Workflow Orchestration at Scale with Airflow

Starting Point

When I joined the project, workflow orchestration was a mix of cron jobs, bash scripts, and manual run books. It technically worked, but:

Nobody had a clear view of what was running and when
Failures required manual investigation and restart
Dependencies between jobs were managed by "just schedule this one an hour after that one"
Adding new workflows meant copying and modifying existing scripts

We needed a proper orchestration system. After evaluating options, we chose Apache Airflow for its flexibility, Python-native DAG definitions, and strong community support.

DAG Design Principles

We established a set of principles early to keep the Airflow deployment manageable as it grew:

1. One DAG Per Logical Workflow

Each DAG represents a single, coherent data workflow. We avoided the temptation to build "mega-DAGs" that orchestrate everything. This kept DAGs understandable and independently deployable.

2. Idempotent Tasks

Every task in every DAG can be safely re-run for any execution date. This means tasks check for existing output, use merge/upsert patterns instead of blind inserts, and never depend on external mutable state.

3. Explicit Dependencies

Cross-DAG dependencies use Airflow's ExternalTaskSensor or a custom event-based trigger mechanism. No more "schedule B one hour after A and hope it's done."

4. Configuration Over Code

DAG parameters (source connections, table names, schedule intervals) live in external configuration. This lets us promote DAGs through environments (dev → staging → prod) without code changes.

Failure Handling

Pipeline failures are normal. What matters is how quickly and cleanly you recover.

Retry Configuration: Each task has sensible retry settings based on its failure profile. API calls retry with exponential backoff. Database loads retry with shorter delays. Long-running Spark jobs get fewer retries with longer intervals.

Alerting: Failures trigger alerts to the responsible team's channel with context: which DAG, which task, which execution date, and a link to the logs. No alert fatigue from non-actionable notifications.

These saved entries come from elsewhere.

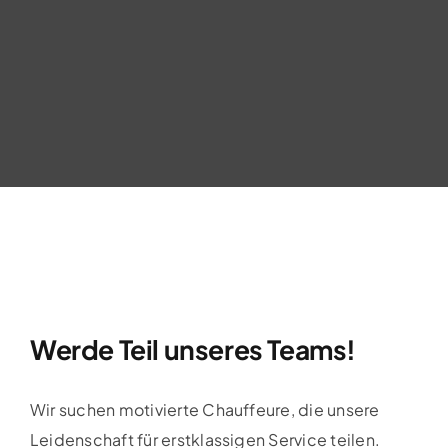
Werde Teil unseres Teams!
Wir suchen motivierte Chauffeure, die unsere
Leidenschaft für erstklassigen Service teilen.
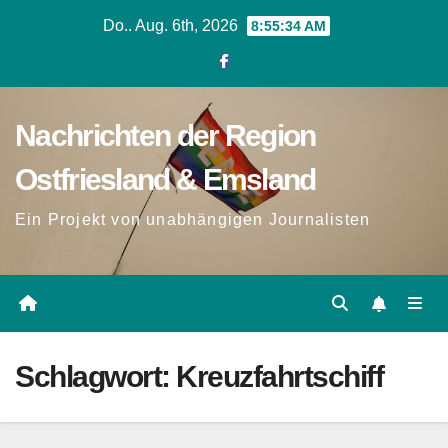
Zum
Do.. Aug. 6th, 2026
8:55:35 AM
Inhalt
springen
Nachrichten der Region
Ostfriesland & Emsland
Ein Projekt von unabhängigen Journalisten
Schlagwort:
Kreuzfahrtschiff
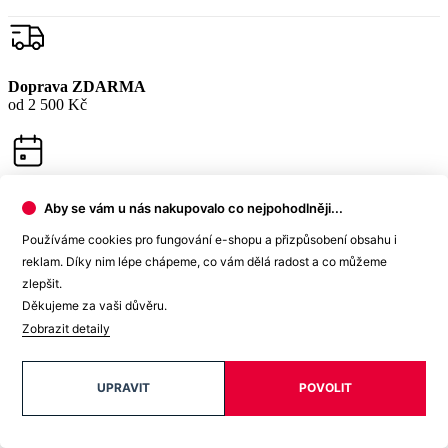
Doprava ZDARMA
od 2 500 Kč
Garance
Aby se vám u nás nakupovalo co nejpohodlněji...
vrácení peněz
Používáme cookies pro fungování e-shopu a přizpůsobení obsahu i
reklam. Díky nim lépe chápeme, co vám dělá radost a co můžeme
zlepšit.
Děkujeme za vaši důvěru.
99% spokojenost
Zobrazit detaily
na Heurece
UPRAVIT
POVOLIT
15 500+
pozitivních recenzí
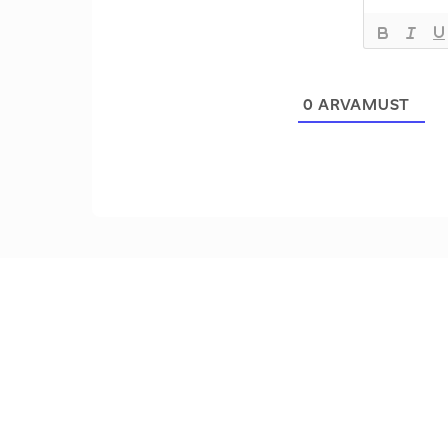
0
ARVAMUST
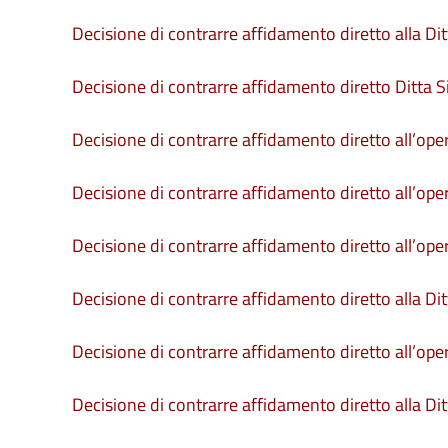
Decisione di contrarre affidamento diretto alla D
Decisione di contrarre affidamento diretto Ditta Sin
Decisione di contrarre affidamento diretto all’op
Decisione di contrarre affidamento diretto all’op
Decisione di contrarre affidamento diretto all’op
Decisione di contrarre affidamento diretto alla Ditta
Decisione di contrarre affidamento diretto all’ope
Decisione di contrarre affidamento diretto alla Dit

Dead-Letter Patterns: For streaming ingestion tasks, records that fail processing go to a dead-letter store for investigation rather than blocking the entire pipeline.

Operational Practices

DAG Versioning

DAGs are version-controlled alongside the code they orchestrate. A PR that changes a data transformation also updates the corresponding DAG if the orchestration logic needs to change.

Environment Parity

Development, staging, and production Airflow instances are configured identically (except for scale and data connections). This catches orchestration issues before they reach production.

Monitoring Dashboard

A custom monitoring dashboard (separate from Airflow's UI) provides a high-level view: pipeline freshness, success rates, average runtimes, and SLA adherence. This is what stakeholders and on-call engineers look at — not raw Airflow logs.

Scaling Lessons

Use the KubernetesExecutor (or CeleryExecutor) early. The LocalExecutor is fine for development but doesn't scale. We switched at ~100 DAGs and wished we'd done it sooner.
Keep Airflow metadata database healthy. Regular cleanup of old task instances and DAG runs prevents the metadata DB from becoming a bottleneck.
Separate infrastructure from DAG concerns. The platform team manages Airflow infrastructure; data teams own their DAGs.

Outcome

We went from ~50 fragile cron-based jobs to 300+ managed workflows with:

99.2% pipeline success rate (up from ~85%)
Mean time to recovery under 15 minutes for most failures
Full dependency visibility and lineage
Self-service DAG creation for data engineering teams

The key insight: orchestration is infrastructure, not a project. It needs dedicated ownership, operational practices, and continuous investment.